◆ Written task:
Go line by line through the entries below and copy those containing the string "hàng".

◆ Data listing:
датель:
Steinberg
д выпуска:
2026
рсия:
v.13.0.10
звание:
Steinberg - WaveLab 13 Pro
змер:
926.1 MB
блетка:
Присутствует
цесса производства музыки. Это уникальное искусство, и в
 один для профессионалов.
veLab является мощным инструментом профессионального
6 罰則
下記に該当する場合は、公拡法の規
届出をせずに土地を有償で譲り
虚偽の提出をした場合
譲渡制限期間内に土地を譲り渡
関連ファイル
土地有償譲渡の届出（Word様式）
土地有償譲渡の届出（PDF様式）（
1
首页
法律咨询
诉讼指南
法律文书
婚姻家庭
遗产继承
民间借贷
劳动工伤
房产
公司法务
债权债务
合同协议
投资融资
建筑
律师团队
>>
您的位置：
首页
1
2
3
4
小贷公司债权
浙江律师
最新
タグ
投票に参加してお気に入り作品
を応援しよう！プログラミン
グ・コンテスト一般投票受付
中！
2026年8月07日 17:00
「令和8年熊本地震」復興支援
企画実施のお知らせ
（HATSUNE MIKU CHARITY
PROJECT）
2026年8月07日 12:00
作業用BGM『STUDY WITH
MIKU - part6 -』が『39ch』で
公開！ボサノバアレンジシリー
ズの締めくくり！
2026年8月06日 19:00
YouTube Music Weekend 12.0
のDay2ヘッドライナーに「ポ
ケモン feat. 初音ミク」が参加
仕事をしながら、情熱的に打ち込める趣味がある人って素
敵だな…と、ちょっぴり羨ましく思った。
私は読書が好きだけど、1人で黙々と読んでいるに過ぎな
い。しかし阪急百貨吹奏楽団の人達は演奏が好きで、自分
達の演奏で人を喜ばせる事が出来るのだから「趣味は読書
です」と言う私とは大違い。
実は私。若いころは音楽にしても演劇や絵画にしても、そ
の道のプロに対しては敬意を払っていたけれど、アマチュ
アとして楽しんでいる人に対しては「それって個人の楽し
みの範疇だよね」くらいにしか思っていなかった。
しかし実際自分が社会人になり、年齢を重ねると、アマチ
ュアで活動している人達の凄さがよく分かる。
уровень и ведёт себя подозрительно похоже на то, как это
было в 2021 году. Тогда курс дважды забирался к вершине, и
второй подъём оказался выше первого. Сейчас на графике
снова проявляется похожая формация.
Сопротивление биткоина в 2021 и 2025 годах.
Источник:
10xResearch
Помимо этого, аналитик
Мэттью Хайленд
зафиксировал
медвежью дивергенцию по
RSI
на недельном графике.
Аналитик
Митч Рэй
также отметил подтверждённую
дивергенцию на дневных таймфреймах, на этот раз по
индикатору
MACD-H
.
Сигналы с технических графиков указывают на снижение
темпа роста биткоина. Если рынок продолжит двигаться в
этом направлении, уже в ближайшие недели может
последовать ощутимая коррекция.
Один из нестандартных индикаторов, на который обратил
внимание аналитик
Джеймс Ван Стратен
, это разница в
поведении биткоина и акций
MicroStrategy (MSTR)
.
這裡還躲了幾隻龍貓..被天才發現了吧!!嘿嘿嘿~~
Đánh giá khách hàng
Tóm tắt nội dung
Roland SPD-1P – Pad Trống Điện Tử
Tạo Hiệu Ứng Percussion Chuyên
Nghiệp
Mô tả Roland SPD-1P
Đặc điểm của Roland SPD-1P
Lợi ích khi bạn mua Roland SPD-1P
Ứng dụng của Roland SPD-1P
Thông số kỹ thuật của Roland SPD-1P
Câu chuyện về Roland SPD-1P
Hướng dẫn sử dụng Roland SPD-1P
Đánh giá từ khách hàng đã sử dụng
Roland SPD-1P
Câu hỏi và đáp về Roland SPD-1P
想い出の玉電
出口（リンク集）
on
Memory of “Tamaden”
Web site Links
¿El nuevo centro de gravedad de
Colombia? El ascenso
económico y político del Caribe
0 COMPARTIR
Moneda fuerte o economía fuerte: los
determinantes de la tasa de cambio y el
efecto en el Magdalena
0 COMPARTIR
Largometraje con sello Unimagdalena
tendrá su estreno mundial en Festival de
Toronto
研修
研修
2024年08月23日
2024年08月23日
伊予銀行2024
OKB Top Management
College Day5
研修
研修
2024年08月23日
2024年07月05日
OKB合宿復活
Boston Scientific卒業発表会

◆ Output below:
Đánh giá khách hàng
Đánh giá từ khách hàng đã sử dụng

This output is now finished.